Wir sind zu siebt! Ein Wunsch geht in Erfüllung.

Wir durften im vergangenen Jahr, trotz allen Corona bedingten Einschränkungen viel Gutes erfahren. Dass unser Weg von Gott gesegnet wurde, haben wir immer wieder gemerkt und sind sehr dankbar dafür.


Silvester 2020/21 feierten wir noch zu sechst. Doch es hat sich bereits etwas angebahnt... Dadurch, dass alle Flüge nach Madagaskar gestrichen wurden, haben wir unseren Ausreisetermin ebenfalls auf (vorerst) Ende März verlegen müssen. Stefan lernt seit Jahresbeginn online mit einer Lehrerin aus Frankreich live per Video französisch, da dies die Amtssprache in Madagaskar ist. Ab Ende Februar wollen wir beide, Stefan und Nela, mit dem madagassisch Unterricht starten. Dies war eigentlich erst in Madagaskar selbst geplant, aber wir wollen die Zeit in Deutschland sinnvoll nutzen und sind daher bereits bei der Kontaktmission (zum Teil) angestellt.

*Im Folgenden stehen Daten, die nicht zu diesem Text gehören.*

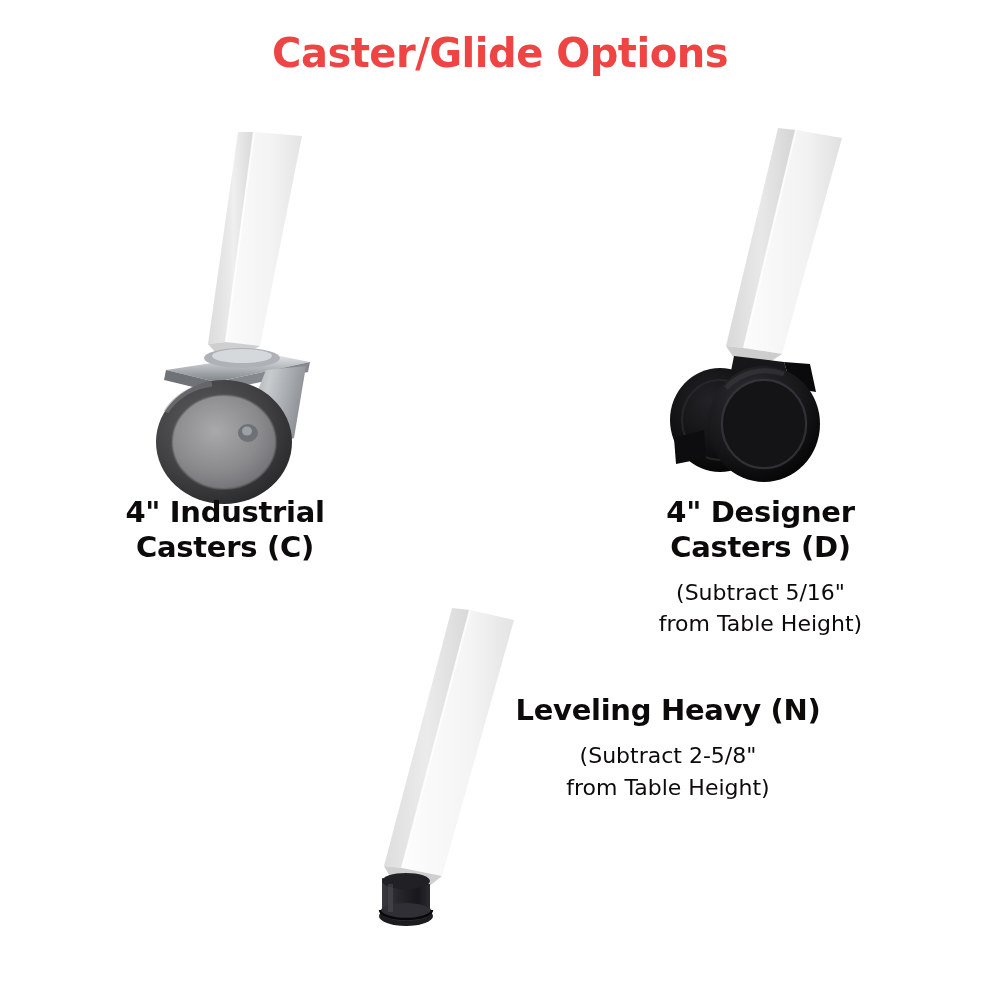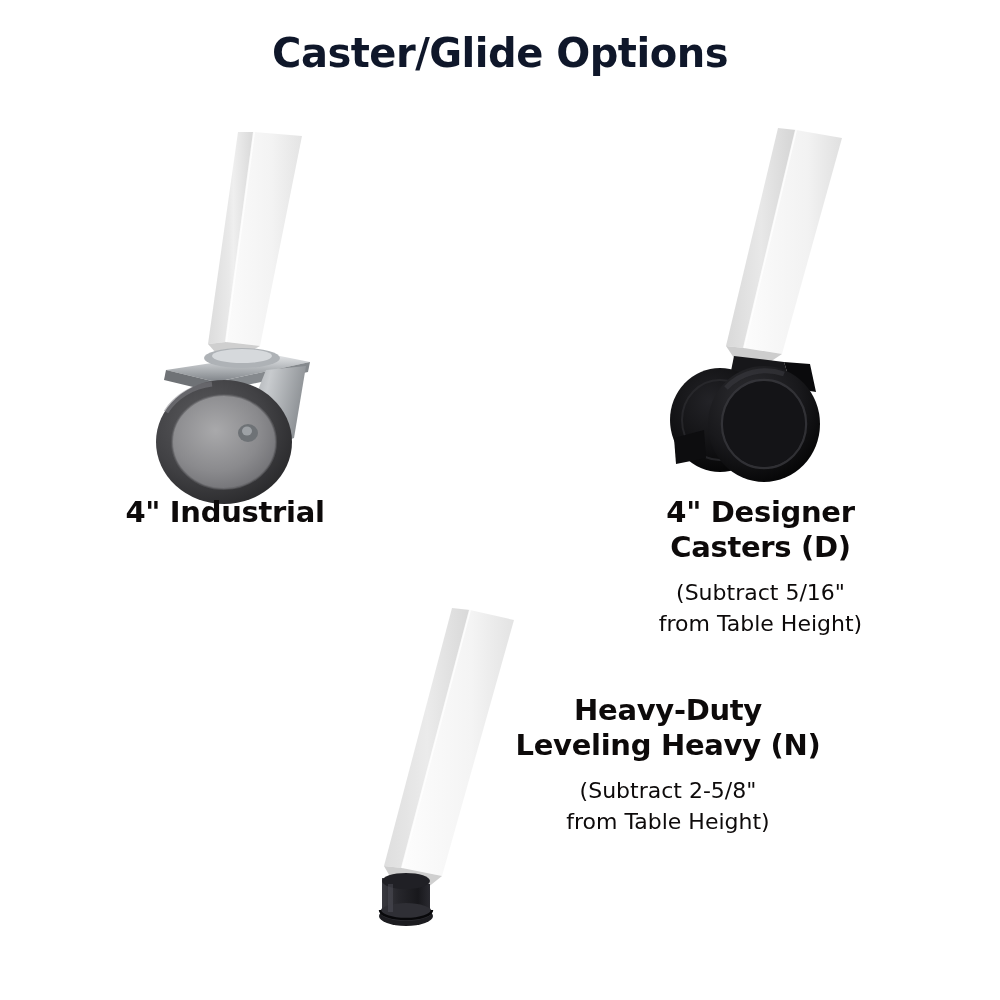"Caster/Glide Options" .title { color: #0f172a -> #ef4444 }
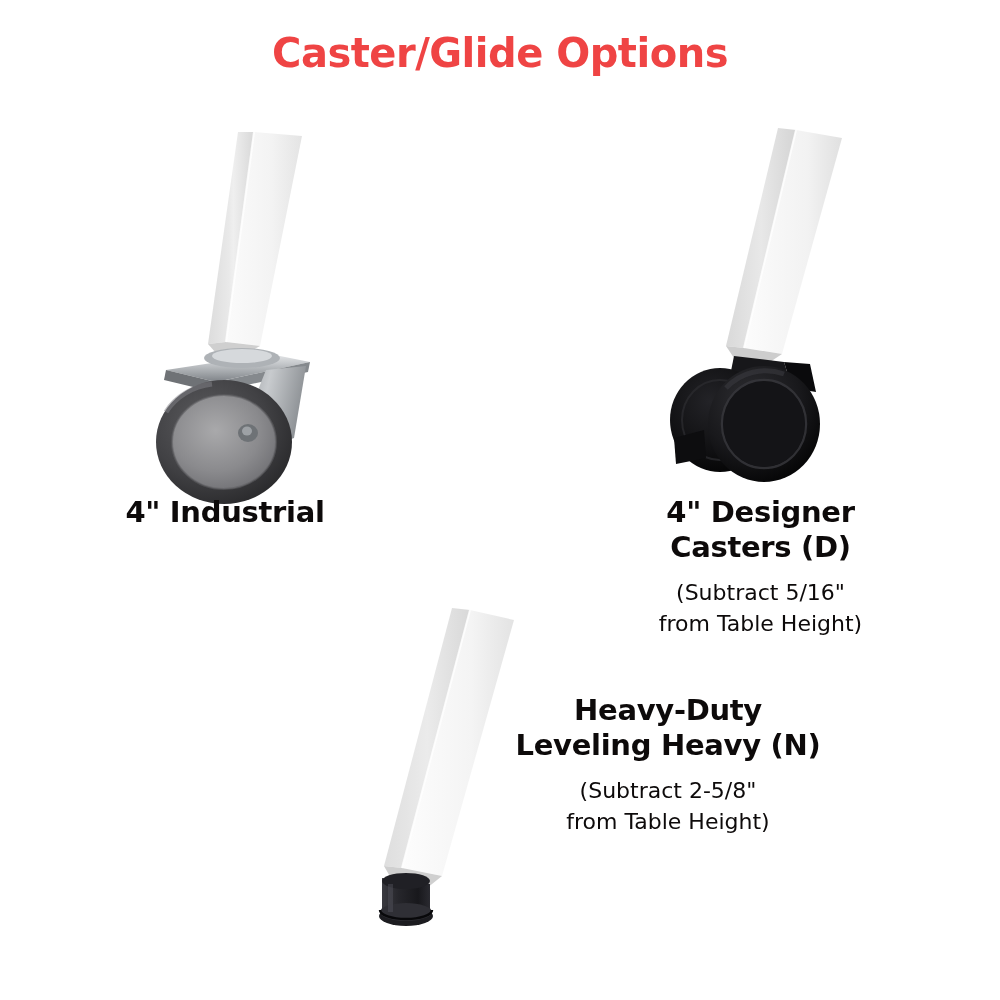"Casters (C)" div.hd { html: none -> <div>Casters (C)</div> }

Nela kümmert sich um das Homeschooling der Kinder. Besonders Jaro genießt es sehr.



Doch ein tiefer Wunsch, den Nela seit Jahren hat, ließ sie nicht mehr los. Nela wartet schon sehr lange auf einen Hund, den ich, Stefan, aus rationalen und nachvollziehbaren Gründen ;-) immer wieder blockiert habe. Da wir in Madagaskar sowieso einen Wachhund für unsere Unterkunft benötigen, haben wir uns dazu entschieden, einen Malinois zu kaufen. Ein belgischer Schäferhund, welche als intelligent und sportlich gelten und speziell für den Schutzdienst gezüchtet wurden.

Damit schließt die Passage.